With the images removed, write out every line below exactly.

Transcribed page contents
★ ★ ★ ★
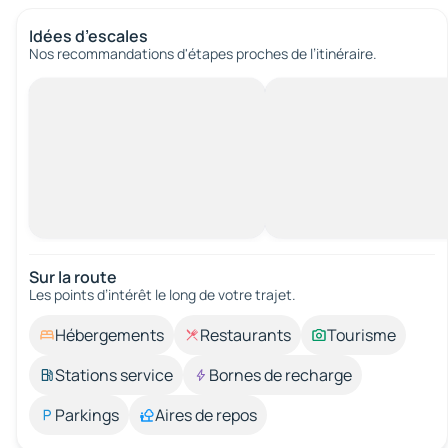
Idées d’escales
Nos recommandations d'étapes proches de l’itinéraire.
Sur la route
Les points d’intérêt le long de votre trajet.
Hébergements
Restaurants
Tourisme
Stations service
Bornes de recharge
Parkings
Aires de repos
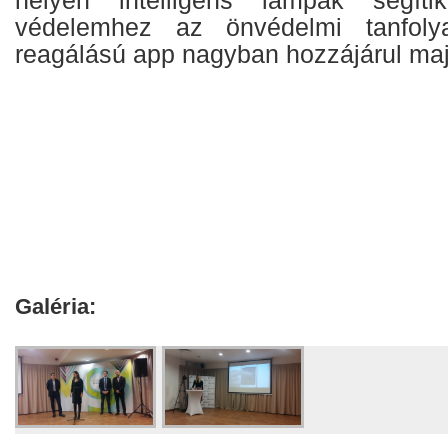
védelemhez az önvédelmi tanfol
reagálású app nagyban hozzájárul maj
Galéria:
★ ★ ★ ★
▶ _Problem solution_:
Idées d’escales
Nos recommandations d'étapes proches de l’itinéraire.
Sur la route
Les points d’intérêt le long de votre trajet.
Hébergements
Restaurants
Tourisme
Stations service
Bornes de recharge
Parkings
Aires de repos
védelemhez az önvédelmi tanfol
reagálású app nagyban hozzájárul maj
Galéria:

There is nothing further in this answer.